Setting keyboard shortcuts to applications in Windows 10. Hmm – could not be made any more difficult than this:

    1. For Windows Store applications I have not found a way to do this
    2. For _normal_ desktop applications find it from Start and select Open file location: image
    3. From file system shortcuts, right click with mouse and choose Properties: image
    4. Finally in here you can set the Shortcut you like: image

When comparing to previous Windows versions you could just right click directly application and get into this Properties window this is just way too complicated.
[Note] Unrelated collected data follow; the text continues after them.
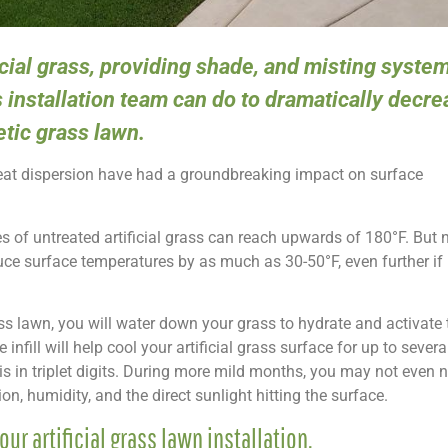
icial grass, providing shade, and misting system
s installation team can do to dramatically decr
tic grass lawn.
heat dispersion have had a groundbreaking impact on surface
s of untreated artificial grass can reach upwards of 180°F. But
uce surface temperatures by as much as 30-50°F, even further if i
rass lawn, you will water down your grass to hydrate and activate th
 infill will help cool your artificial grass surface for up to sever
is in triplet digits. During more mild months, you may not even 
n, humidity, and the direct sunlight hitting the surface.
our artificial grass lawn installation.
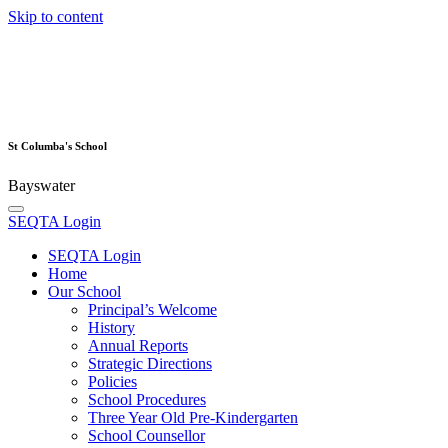
Skip to content
St Columba's School
Bayswater
SEQTA Login
SEQTA Login
Home
Our School
Principal’s Welcome
History
Annual Reports
Strategic Directions
Policies
School Procedures
Three Year Old Pre-Kindergarten
School Counsellor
Windows 10 seems to be quite unfinished as it is today, might be that after the first bigger update it will get some more of these issues fixed and hopefully it does. On my opinion this should not have been published like this.

So far I have not found a single feature that would work any better than on Windows 8.1 and would make me to recommend this to normal users.

Well, do be honest all my real work is being done in virtual computer images so Windows 10 is just as a host and has only Microsoft Office installed on it. Very easy to go back to where I was. And since I’m using VMWare I can work with same images also on my Mac OS X.